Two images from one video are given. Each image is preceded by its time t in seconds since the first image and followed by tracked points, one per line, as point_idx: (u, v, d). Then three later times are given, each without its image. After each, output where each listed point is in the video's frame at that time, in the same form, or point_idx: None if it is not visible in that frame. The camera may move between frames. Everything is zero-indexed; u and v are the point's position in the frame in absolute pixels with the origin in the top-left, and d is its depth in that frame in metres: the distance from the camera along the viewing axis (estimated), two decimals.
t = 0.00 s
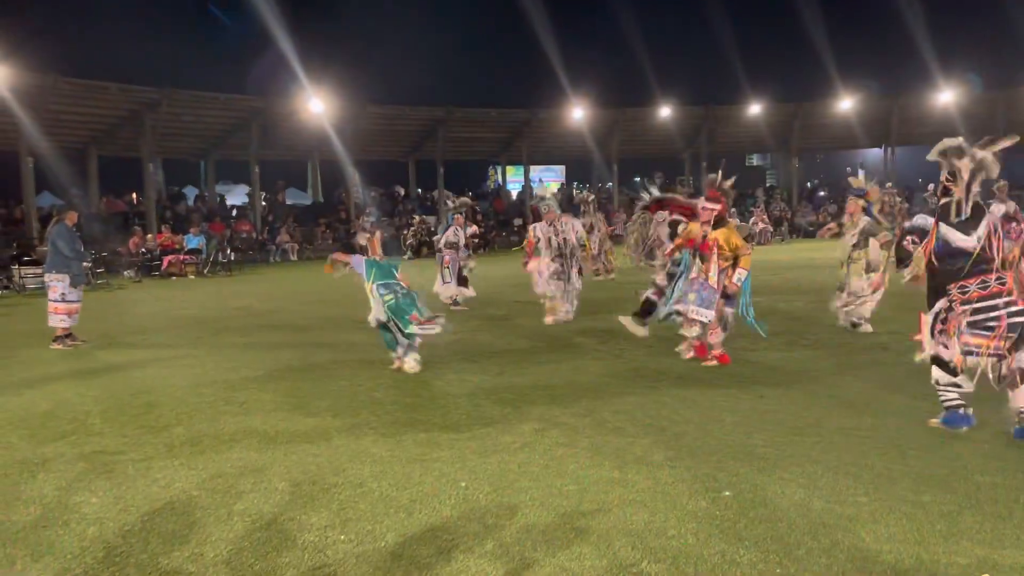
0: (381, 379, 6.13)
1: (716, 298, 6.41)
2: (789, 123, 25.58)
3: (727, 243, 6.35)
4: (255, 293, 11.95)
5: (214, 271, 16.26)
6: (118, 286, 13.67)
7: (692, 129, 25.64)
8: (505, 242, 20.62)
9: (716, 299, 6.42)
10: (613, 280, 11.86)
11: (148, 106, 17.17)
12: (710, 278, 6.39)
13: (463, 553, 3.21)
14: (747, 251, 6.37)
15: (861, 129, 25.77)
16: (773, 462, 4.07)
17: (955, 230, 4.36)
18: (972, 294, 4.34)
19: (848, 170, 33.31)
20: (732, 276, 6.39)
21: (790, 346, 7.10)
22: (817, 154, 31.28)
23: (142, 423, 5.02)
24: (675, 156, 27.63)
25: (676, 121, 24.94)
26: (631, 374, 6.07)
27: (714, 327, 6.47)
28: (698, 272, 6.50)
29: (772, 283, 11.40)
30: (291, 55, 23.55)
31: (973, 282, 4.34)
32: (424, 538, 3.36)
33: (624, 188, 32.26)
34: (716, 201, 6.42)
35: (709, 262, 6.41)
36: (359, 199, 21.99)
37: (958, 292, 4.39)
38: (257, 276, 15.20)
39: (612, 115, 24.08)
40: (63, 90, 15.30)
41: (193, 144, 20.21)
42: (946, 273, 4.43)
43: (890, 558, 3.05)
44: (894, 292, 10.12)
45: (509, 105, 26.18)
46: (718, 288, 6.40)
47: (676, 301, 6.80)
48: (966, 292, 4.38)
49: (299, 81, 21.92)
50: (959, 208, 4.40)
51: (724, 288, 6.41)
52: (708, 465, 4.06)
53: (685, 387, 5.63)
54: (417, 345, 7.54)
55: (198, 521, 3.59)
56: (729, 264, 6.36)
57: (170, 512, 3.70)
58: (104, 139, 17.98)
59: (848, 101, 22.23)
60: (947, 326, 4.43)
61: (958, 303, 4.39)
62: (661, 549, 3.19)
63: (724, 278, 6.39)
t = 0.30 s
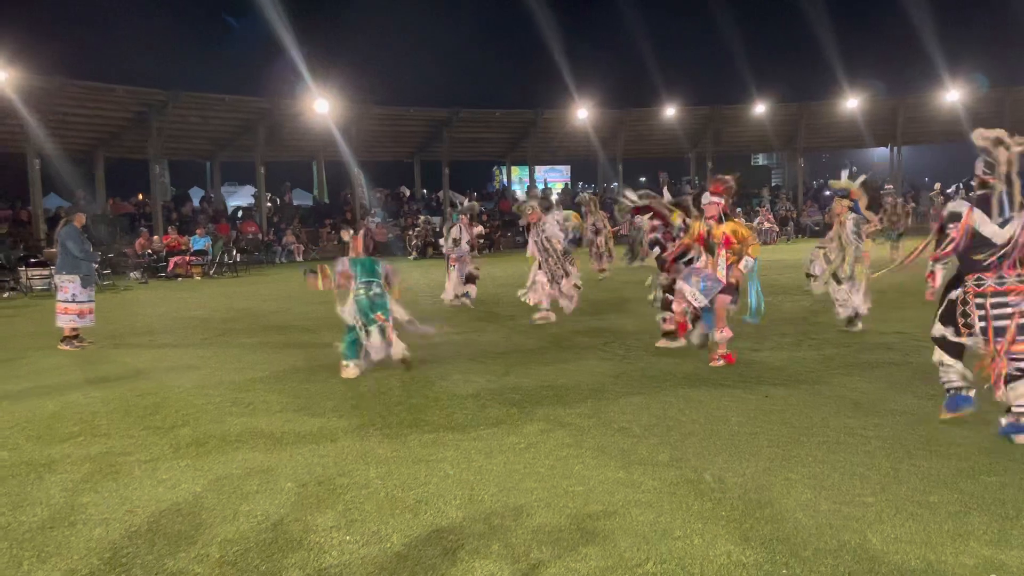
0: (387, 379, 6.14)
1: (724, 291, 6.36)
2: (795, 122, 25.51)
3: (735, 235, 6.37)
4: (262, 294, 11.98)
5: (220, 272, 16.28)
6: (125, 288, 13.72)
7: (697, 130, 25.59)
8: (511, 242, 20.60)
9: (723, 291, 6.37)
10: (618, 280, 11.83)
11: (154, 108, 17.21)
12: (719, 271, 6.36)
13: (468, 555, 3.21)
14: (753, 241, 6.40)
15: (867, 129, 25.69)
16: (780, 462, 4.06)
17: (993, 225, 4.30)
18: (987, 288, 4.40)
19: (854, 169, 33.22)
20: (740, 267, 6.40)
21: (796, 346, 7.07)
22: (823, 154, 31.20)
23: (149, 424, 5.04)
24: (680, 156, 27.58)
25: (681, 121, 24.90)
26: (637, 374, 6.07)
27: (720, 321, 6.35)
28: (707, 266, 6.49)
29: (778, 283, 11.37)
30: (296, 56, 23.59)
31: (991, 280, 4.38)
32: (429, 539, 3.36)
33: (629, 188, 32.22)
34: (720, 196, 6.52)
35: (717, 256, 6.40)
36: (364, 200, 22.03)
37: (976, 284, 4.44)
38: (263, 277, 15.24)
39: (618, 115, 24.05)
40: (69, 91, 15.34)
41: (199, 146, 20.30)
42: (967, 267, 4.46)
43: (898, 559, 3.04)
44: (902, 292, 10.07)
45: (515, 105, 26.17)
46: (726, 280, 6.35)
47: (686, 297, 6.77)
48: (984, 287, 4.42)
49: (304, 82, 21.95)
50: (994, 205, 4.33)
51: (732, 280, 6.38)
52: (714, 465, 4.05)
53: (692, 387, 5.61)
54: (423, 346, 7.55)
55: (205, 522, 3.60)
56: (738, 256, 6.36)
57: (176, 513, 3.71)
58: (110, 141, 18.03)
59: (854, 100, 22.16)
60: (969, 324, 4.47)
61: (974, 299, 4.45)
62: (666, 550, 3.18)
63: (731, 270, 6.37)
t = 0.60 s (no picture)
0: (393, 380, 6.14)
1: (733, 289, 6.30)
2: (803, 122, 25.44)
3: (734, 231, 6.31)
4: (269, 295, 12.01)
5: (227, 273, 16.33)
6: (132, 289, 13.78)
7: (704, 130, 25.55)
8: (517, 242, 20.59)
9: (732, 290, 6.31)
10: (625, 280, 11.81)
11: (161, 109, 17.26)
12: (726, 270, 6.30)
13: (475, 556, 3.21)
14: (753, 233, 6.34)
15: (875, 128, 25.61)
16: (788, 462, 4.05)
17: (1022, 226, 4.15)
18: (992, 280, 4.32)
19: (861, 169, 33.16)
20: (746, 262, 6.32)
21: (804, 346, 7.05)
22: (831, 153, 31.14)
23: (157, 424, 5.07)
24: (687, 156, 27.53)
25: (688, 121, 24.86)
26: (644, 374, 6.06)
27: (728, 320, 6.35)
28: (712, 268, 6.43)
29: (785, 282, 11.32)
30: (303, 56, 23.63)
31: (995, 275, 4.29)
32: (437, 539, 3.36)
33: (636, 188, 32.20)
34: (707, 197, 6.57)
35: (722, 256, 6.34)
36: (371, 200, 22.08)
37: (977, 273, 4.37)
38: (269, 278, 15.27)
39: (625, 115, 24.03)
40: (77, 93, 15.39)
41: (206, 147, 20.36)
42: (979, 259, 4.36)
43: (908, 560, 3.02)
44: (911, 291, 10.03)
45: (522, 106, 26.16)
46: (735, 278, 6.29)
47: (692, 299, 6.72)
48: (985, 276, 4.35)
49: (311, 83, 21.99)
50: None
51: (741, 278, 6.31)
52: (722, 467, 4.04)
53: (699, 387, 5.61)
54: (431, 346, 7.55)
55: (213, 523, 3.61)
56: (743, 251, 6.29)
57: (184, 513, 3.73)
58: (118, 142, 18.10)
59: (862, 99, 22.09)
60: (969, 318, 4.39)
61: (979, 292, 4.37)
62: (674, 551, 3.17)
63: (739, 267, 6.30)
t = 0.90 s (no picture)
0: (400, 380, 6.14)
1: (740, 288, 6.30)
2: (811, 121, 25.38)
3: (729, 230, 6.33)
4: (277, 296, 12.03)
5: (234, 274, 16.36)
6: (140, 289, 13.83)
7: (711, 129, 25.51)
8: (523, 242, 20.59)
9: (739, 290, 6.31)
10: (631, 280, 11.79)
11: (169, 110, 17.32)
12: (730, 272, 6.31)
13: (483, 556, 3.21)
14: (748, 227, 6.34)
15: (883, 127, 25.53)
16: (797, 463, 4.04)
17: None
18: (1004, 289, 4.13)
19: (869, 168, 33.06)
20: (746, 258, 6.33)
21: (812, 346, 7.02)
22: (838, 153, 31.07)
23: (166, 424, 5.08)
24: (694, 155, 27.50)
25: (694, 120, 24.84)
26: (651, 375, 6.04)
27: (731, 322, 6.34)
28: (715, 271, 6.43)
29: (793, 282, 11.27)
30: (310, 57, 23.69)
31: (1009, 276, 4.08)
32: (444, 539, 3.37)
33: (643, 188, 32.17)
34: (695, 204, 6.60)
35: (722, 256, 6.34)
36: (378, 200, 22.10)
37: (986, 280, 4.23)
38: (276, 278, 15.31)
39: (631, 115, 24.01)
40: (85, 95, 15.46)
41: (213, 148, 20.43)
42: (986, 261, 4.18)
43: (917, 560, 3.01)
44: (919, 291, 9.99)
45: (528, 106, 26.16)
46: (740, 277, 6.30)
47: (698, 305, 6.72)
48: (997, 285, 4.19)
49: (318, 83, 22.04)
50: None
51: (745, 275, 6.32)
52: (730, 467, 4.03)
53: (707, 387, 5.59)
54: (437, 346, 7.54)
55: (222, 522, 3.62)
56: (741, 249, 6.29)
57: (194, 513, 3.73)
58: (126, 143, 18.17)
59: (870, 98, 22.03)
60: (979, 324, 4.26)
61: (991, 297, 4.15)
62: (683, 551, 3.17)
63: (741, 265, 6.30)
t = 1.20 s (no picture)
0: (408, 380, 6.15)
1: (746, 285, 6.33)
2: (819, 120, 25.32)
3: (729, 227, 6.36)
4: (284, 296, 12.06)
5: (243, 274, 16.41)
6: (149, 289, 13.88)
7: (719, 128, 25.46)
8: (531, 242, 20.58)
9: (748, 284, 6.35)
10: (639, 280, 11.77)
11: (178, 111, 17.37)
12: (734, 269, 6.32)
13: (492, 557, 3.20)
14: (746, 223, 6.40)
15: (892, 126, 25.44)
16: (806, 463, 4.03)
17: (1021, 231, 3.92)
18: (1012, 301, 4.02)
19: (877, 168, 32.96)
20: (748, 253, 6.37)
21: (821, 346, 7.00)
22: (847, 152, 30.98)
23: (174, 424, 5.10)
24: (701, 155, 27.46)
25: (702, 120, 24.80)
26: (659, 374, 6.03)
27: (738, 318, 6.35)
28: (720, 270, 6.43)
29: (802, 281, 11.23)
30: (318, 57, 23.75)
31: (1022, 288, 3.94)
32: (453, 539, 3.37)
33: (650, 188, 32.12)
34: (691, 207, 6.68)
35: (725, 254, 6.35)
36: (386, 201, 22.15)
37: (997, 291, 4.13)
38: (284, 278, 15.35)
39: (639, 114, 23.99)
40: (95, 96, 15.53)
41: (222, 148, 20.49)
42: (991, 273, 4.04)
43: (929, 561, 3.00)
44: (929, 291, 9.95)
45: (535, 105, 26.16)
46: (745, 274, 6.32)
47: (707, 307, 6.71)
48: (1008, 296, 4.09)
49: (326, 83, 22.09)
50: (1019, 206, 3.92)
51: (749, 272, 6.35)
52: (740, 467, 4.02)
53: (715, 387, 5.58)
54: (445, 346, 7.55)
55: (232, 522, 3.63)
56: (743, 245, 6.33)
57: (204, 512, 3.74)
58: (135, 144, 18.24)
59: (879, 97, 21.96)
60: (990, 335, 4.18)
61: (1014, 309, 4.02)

● WHAT YOU ARE ASKED TO DO
Give back exactly, and solely, the section of the data above bounded by the line containing "54: (417, 345, 7.54)" and the line containing "11: (154, 108, 17.21)", both bounding lines included and pictures omitted.

● TASK RESPONSE
54: (417, 345, 7.54)
55: (198, 521, 3.59)
56: (729, 264, 6.36)
57: (170, 512, 3.70)
58: (104, 139, 17.98)
59: (848, 101, 22.23)
60: (947, 326, 4.43)
61: (958, 303, 4.39)
62: (661, 549, 3.19)
63: (724, 278, 6.39)
t = 0.30 s
0: (387, 379, 6.14)
1: (724, 291, 6.36)
2: (795, 122, 25.51)
3: (735, 235, 6.37)
4: (262, 294, 11.98)
5: (220, 272, 16.28)
6: (125, 288, 13.72)
7: (697, 130, 25.59)
8: (511, 242, 20.60)
9: (723, 291, 6.37)
10: (618, 280, 11.83)
11: (154, 108, 17.21)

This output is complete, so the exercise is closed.